San Francisco-based Atomwise said Friday it had formed the partnership with Wilmington, Massachusetts-based Charles River Laboratories, adding the deal is potentially worth up to $2.4 billion for the technology company in royalties.
Under the agreement, Atomwise will receive technology access fees, milestone payments and royalties from clients while supporting hit discovery, hit-to-lead and lead optimization. The firm said that it and the CRO working together would provide biotechnology and pharmaceutical companies with greater opportunity to identify chemically diverse hit compounds.
Atomwise touted its technology as being able to greatly enhance the process of screening for compounds, which is one of the main challenges involved in drug discovery. Companies must sift through billions or even trillions of possible compounds to find one that is sufficiently potent, selective, tolerable, effective and able to be patented. It’s one of a number of companies that have sought to use artificial intelligence and machine learning for this purpose.
A number of efforts – including a partnership between Swiss drugmaker Novartis and chipmaker Intel – have shown AI/ML can improve efficiency in drug discovery efforts. In that partnership, using AI enabled researchers to cut the amount of time required to analyze microscopic images from 11 hours to 31 minutes. Other studies have shown that when combined with cryo-electron microscopy, AI/ML can be used to correctly infer three-dimensional structures of molecules and map them at the atomic level in ways not possible with traditional X-ray crystallography.

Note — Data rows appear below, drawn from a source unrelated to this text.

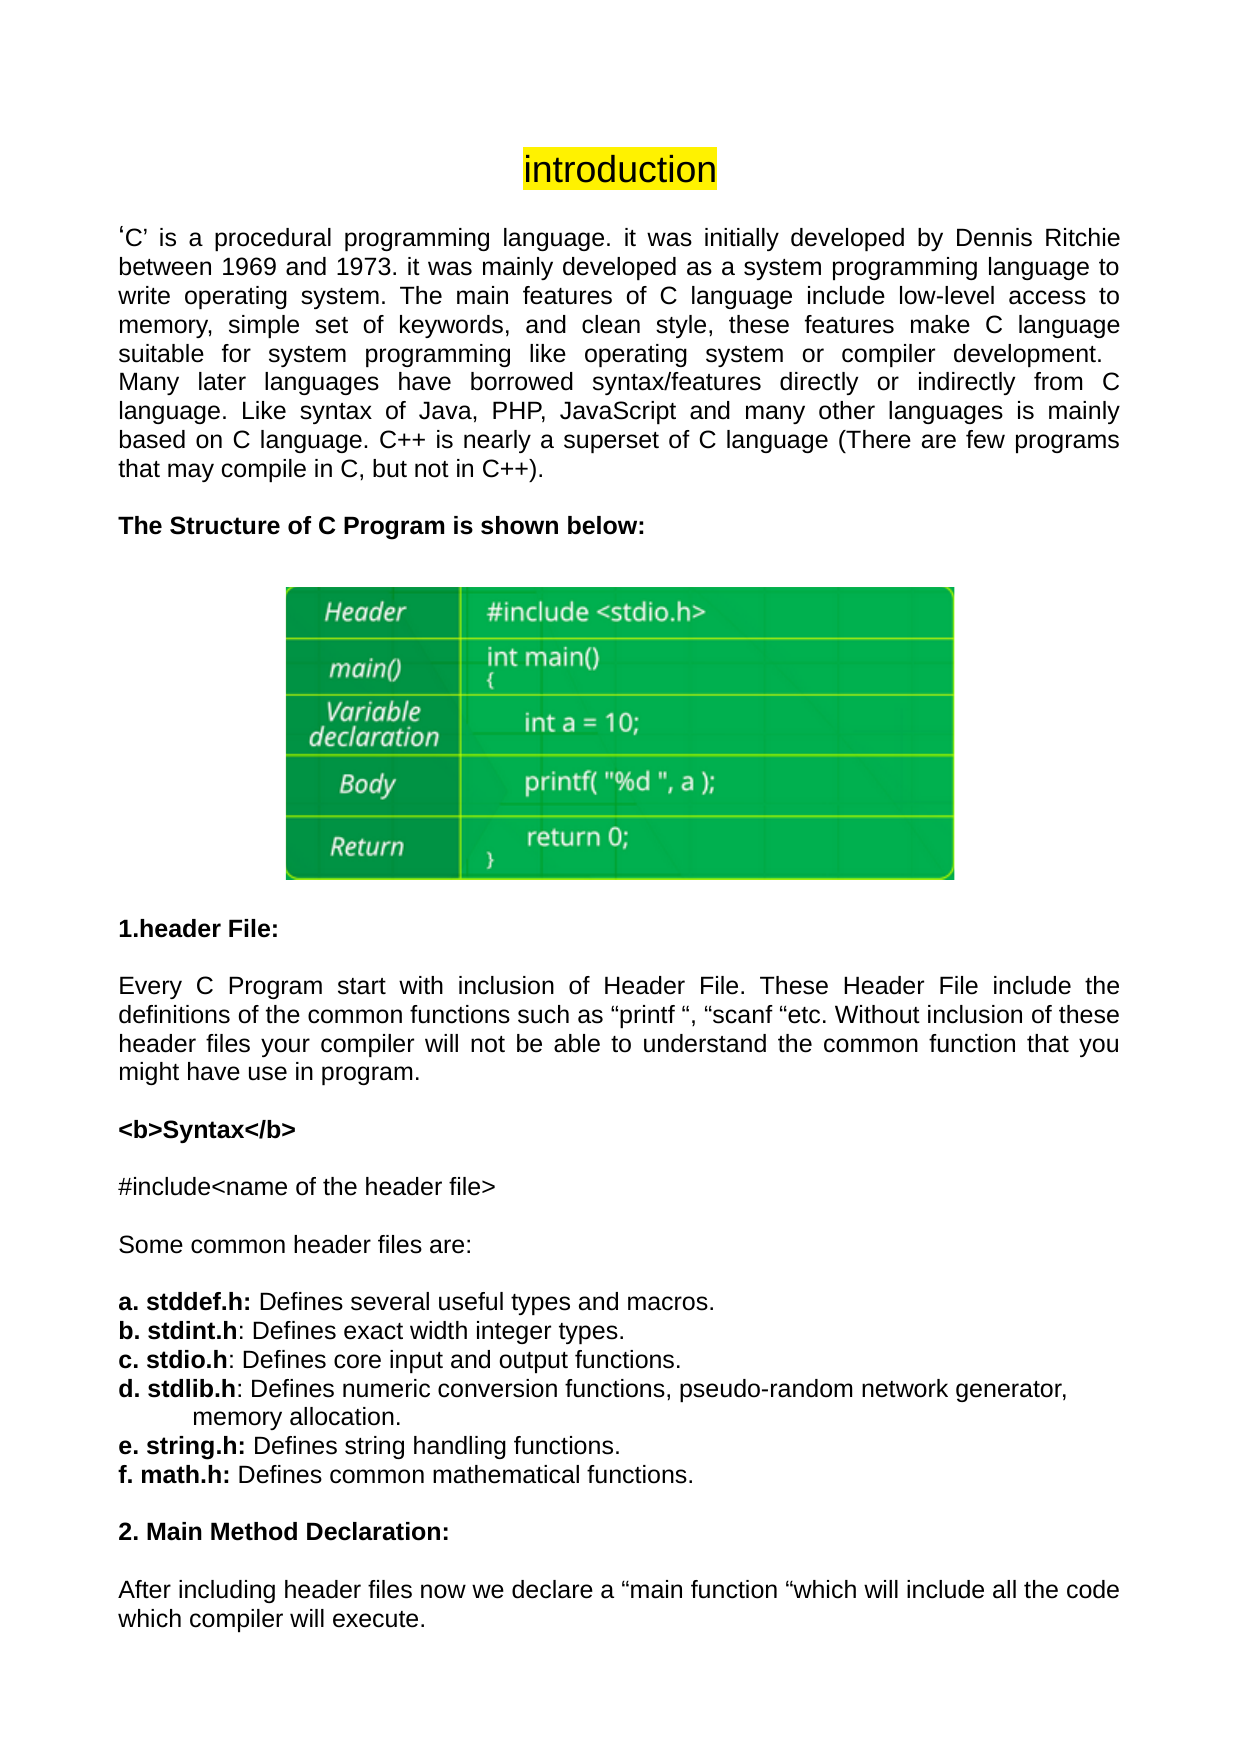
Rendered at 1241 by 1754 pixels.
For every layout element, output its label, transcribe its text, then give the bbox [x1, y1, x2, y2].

text <b>Syntax</b> [118, 1115, 1122, 1143]
text a. stddef.h: Defines several useful types and macros. [118, 1287, 1122, 1316]
text e. string.h: Defines string handling functions. [118, 1431, 1122, 1460]
text After including header files now we declare a “main function “which will include all the code which compiler will execute. [118, 1575, 1122, 1632]
text c. stdio.h: Defines core input and output functions. [118, 1345, 1122, 1373]
text d. stdlib.h: Defines numeric conversion functions, pseudo-random network generator, memory allocation. [118, 1373, 1122, 1431]
text The Structure of C Program is shown below: [118, 511, 1122, 540]
text ‘C’ is a procedural programming language. it was initially developed by Dennis Ritchie between 1969 and 1973. it was mainly developed as a system programming language to write operating system. The main features of C language include low-level access to memory, simple set of keywords, and clean style, these features make C language suitable for system programming like operating system or compiler development. Many later languages have borrowed syntax/features directly or indirectly from C language. Like syntax of Java, PHP, JavaScript and many other languages is mainly based on C language. C++ is nearly a superset of C language (There are few programs that may compile in C, but not in C++). [118, 219, 1122, 482]
text Some common header files are: [118, 1230, 1122, 1258]
text 2. Main Method Declaration: [118, 1517, 1122, 1546]
text f. math.h: Defines common mathematical functions. [118, 1460, 1122, 1488]
text #include<name of the header file> [118, 1172, 1122, 1201]
text ­1.header File: [118, 913, 1122, 942]
text Every C Program start with inclusion of Header File. These Header File include the definitions of the common functions such as “printf “, “scanf “etc. Without inclusion of these header files your compiler will not be able to understand the common function that you might have use in program. [118, 971, 1122, 1086]
text introduction [118, 147, 1122, 190]
text b. stdint.h: Defines exact width integer types. [118, 1316, 1122, 1345]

Still, the idea of AI in drug development and healthcare has also attracted its share of skeptics. For example, Spectrum Science Executive Vice President Leslie Wheeler pointed out earlier this week that many people pushing AI in healthcare come from a tech background and may not understand the science and regulatory aspects of healthcare. Her colleague, Eric Moorhead, also expressed concern about the idea that structures put in place to ensure medicines’ safety and efficacy can be skipped.